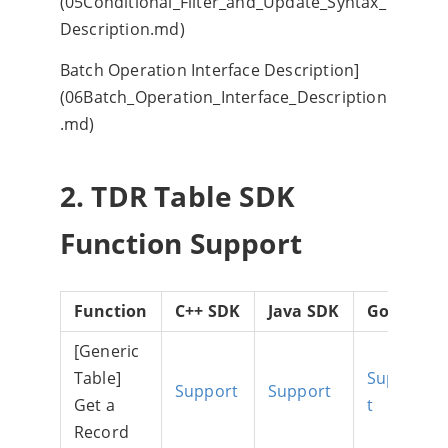
(05Conditional_Filter_and_Update_Syntax_
Description.md)
Batch Operation Interface Description]
(06Batch_Operation_Interface_Description
.md)
2. TDR Table SDK
Function Support
Function
C++ SDK
Java SDK
Go SDK
[Generic
Table]
Suppor
Support
Support
Get a
t
Record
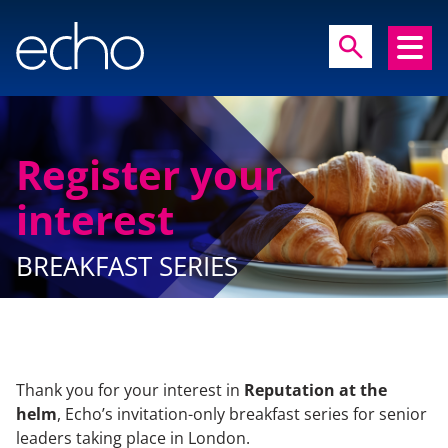
close
search
search
Register your
interest
Experts in communication, brand and
reputation research
BREAKFAST SERIES
Thank you for your interest in
Reputation at the
HOME
helm
, Echo’s invitation-only breakfast series for senior
leaders taking place in London.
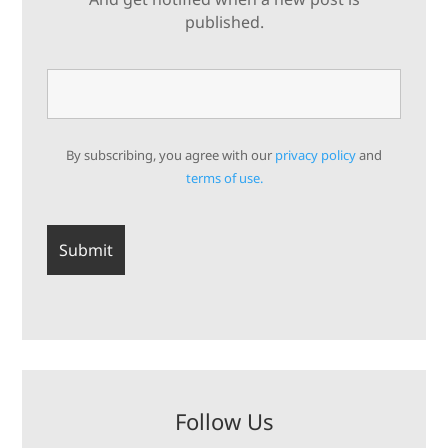
published.
By subscribing, you agree with our
privacy policy
and
terms of use.
Follow Us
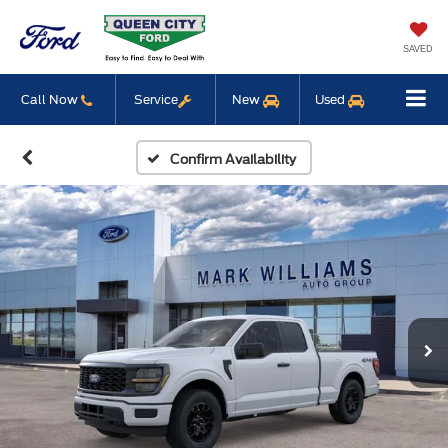
SAVED
Call Now
Service
New
Used
Confirm Availability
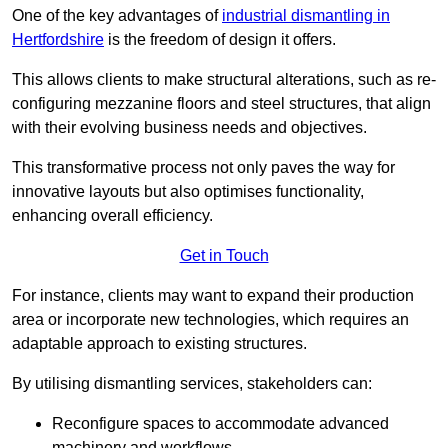
One of the key advantages of
industrial dismantling in
Hertfordshire
is the freedom of design it offers.
This allows clients to make structural alterations, such as re-
configuring mezzanine floors and steel structures, that align
with their evolving business needs and objectives.
This transformative process not only paves the way for
innovative layouts but also optimises functionality,
enhancing overall efficiency.
Get in Touch
For instance, clients may want to expand their production
area or incorporate new technologies, which requires an
adaptable approach to existing structures.
By utilising dismantling services, stakeholders can:
Reconfigure spaces to accommodate advanced
machinery and workflows.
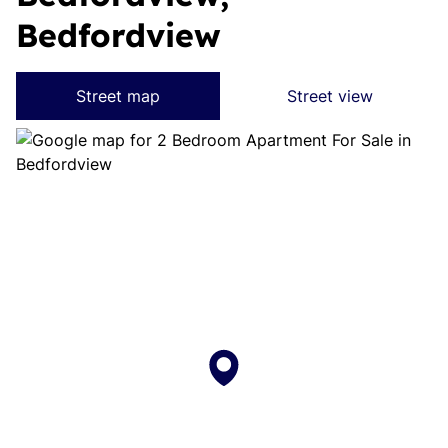
Bedfordview
Street map
Street view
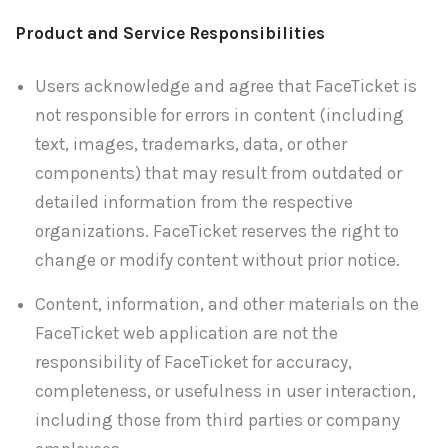
Product and Service Responsibilities
Users acknowledge and agree that FaceTicket is
not responsible for errors in content (including
text, images, trademarks, data, or other
components) that may result from outdated or
detailed information from the respective
organizations. FaceTicket reserves the right to
change or modify content without prior notice.
Content, information, and other materials on the
FaceTicket web application are not the
responsibility of FaceTicket for accuracy,
completeness, or usefulness in user interaction,
including those from third parties or company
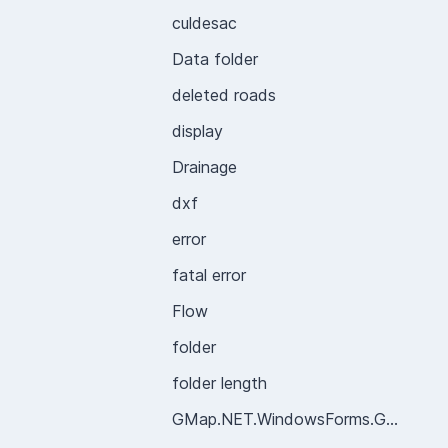
culdesac
Data folder
deleted roads
display
Drainage
dxf
error
fatal error
Flow
folder
folder length
GMap.NET.WindowsForms.GMapControl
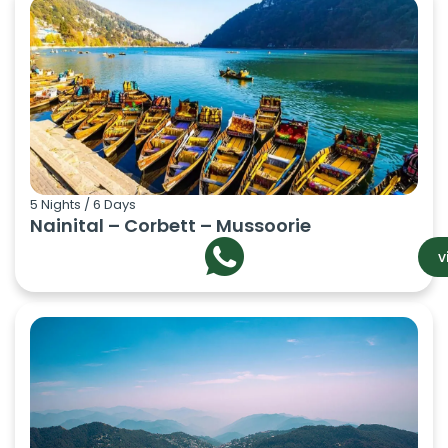
5 Nights / 6 Days
Nainital – Corbett – Mussoorie
v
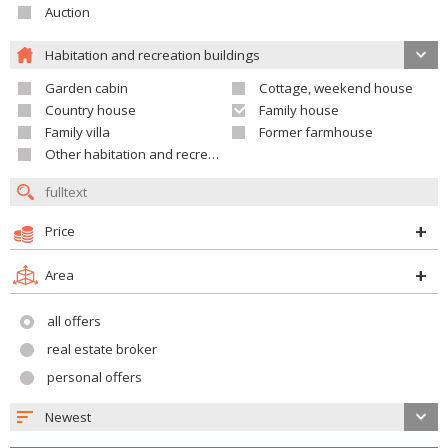
Auction
Habitation and recreation buildings
Garden cabin
Cottage, weekend house
Country house
Family house
Family villa
Former farmhouse
Other habitation and recreation building
Price
Area
all offers
real estate broker
personal offers
Newest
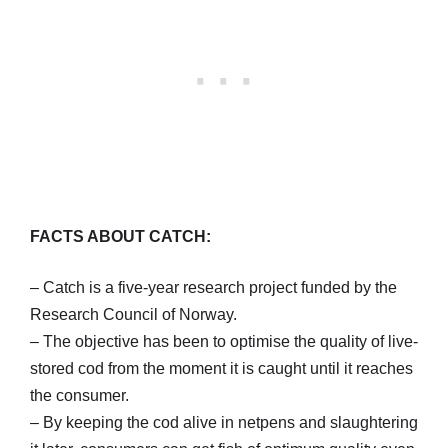
FACTS ABOUT CATCH:
– Catch is a five-year research project funded by the
Research Council of Norway.
– The objective has been to optimise the quality of live-
stored cod from the moment it is caught until it reaches
the consumer.
– By keeping the cod alive in netpens and slaughtering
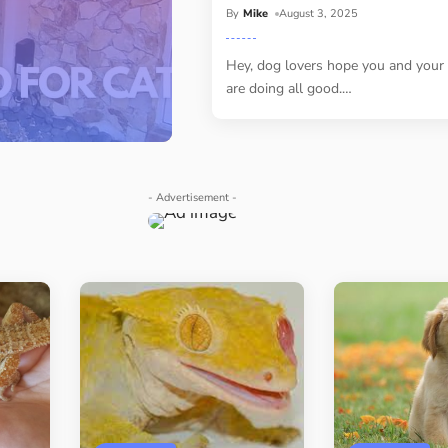
By
Mike
August 3, 2025
Hey, dog lovers hope you and your
are doing all good.
…
- Advertisement -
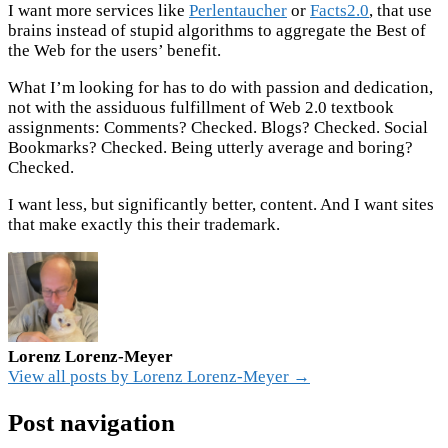
I want more services like
Perlentaucher
or
Facts2.0
, that use
brains instead of stupid algorithms to aggregate the Best of
the Web for the users’ benefit.
What I’m looking for has to do with passion and dedication,
not with the assiduous fulfillment of Web 2.0 textbook
assignments: Comments? Checked. Blogs? Checked. Social
Bookmarks? Checked. Being utterly average and boring?
Checked.
I want less, but significantly better, content. And I want sites
that make exactly this their trademark.
Lorenz Lorenz-Meyer
View all posts by Lorenz Lorenz-Meyer →
Post navigation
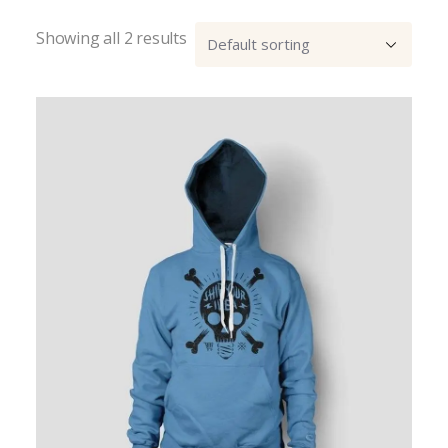
Showing all 2 results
• • • •
**Work instruction**. State how many lines in the entries above contain the word "make", giving only the number.

**Exercise response**. 2